Como soy un cocinero frugal, me pareció ridículo desperdiciar los rabos de la cebolla, los cabos de los portobello y las cáscaras del jengibre, así que todo lo puse a cocinar, salvo los extremos más verdes de la cebolla que piqué y reservé con cuidado. El resultado, más un poquito de sazón, fue esta sopa que acompañó a los portobellos.

Ya con todo listo, corté unas pequeñas láminas de piña y las puse en la sartén de teflón sin aceite ni nada para que se caramelizaran, sólo por bonito y por ganar un toque de ácido.
Puse los hongos al vapor, y mientras se hacían, preparé una salsa:
- Un chorro de salsa de ostión (si no hay en casa alergia a la soya, use salsa de soya y sea feliz)
- Un chorro de vinagre japonés de arroz (si no tiene, tal vez limón o un buen vinagre de jerez)
- Agua hasta llegar al sabor que me imaginé casaría con los hongos rellenos
Los hongos estuvieron listos en menos de 10 minutos.
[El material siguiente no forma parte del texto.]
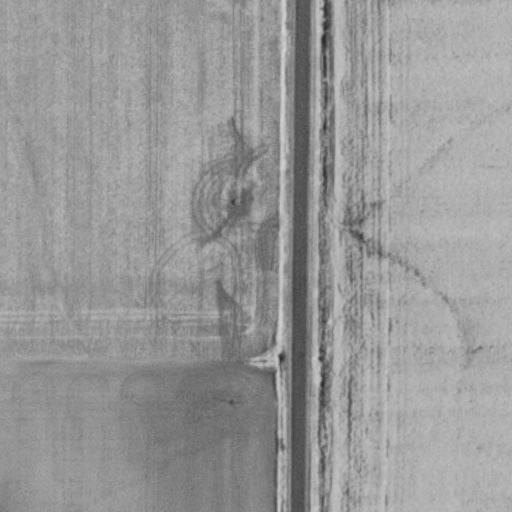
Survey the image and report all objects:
road: (301, 256)
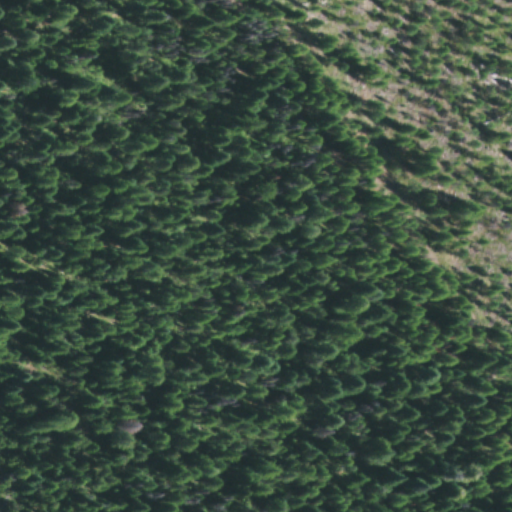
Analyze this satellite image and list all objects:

La carne estaba cocida, los hongos también. Sin pasarse de tiempo porque unos hongos flácidos son lamentables y si que les faltara cocción, porque chancho crudo es una de esas cosas que mejor es evitar.
El resto, sólo fue colar y servir la sopa que para entonces estaba requetelista, y poner en un plato los hongos rellenos para compartirlos, como correspondía, con palillos chinos. Hay que tener buena mano, porque se resbalan. Fue un rico, muy rico almuerzo, de esos que no salen todos los días, sin demasiado trabajo, pero con un poco de cuidado. Desde que empezó a cocinarse hasta el último bocado, fue como un viaje a China, imaginario pero clarísimo.
Cerdo y dieta no son incompatibles. Y no estamos hablando sólo de dieta para diabéticos. El almuerzo de hoy tuvo pocas calorías, pocos carbohidratos, y uno de los cortes de carne con menos colesterol. Nada mal. Pero además incluyó hongos, con su profunda carga mineral, y la combinación mágica de jengibre con ajo que hacen tan digerible la comida china.





















¡¡Genial!!.. Buena demostración de que el cerdo no es incompatible con ninguna dieta y es apto para todo el mundo.
Encima… tiene que estar muy rico y sabroso.. cosa que se echa en falta en las dietas.
¡Gracias!
Dieta aburrida, se deja, dieta desagradable, se odia. Si la dieta no es tanto o más sabrosa que la no-dieta no sirve para otra cosa que para abandonarla. Si recorre la página, verá que el cerdo es el único animal de cuatro patas que como, y con entusiasmo. El cerdo, además de ser sabroso, tiene la virtud de ser sincero con su grasa: es visible y uno la puede eliminar con poquîsimo esfuerzo. La vaca, en cambio, es traicionera: su sabor y su textura está en función de la grasa que tiene dentro de la carne.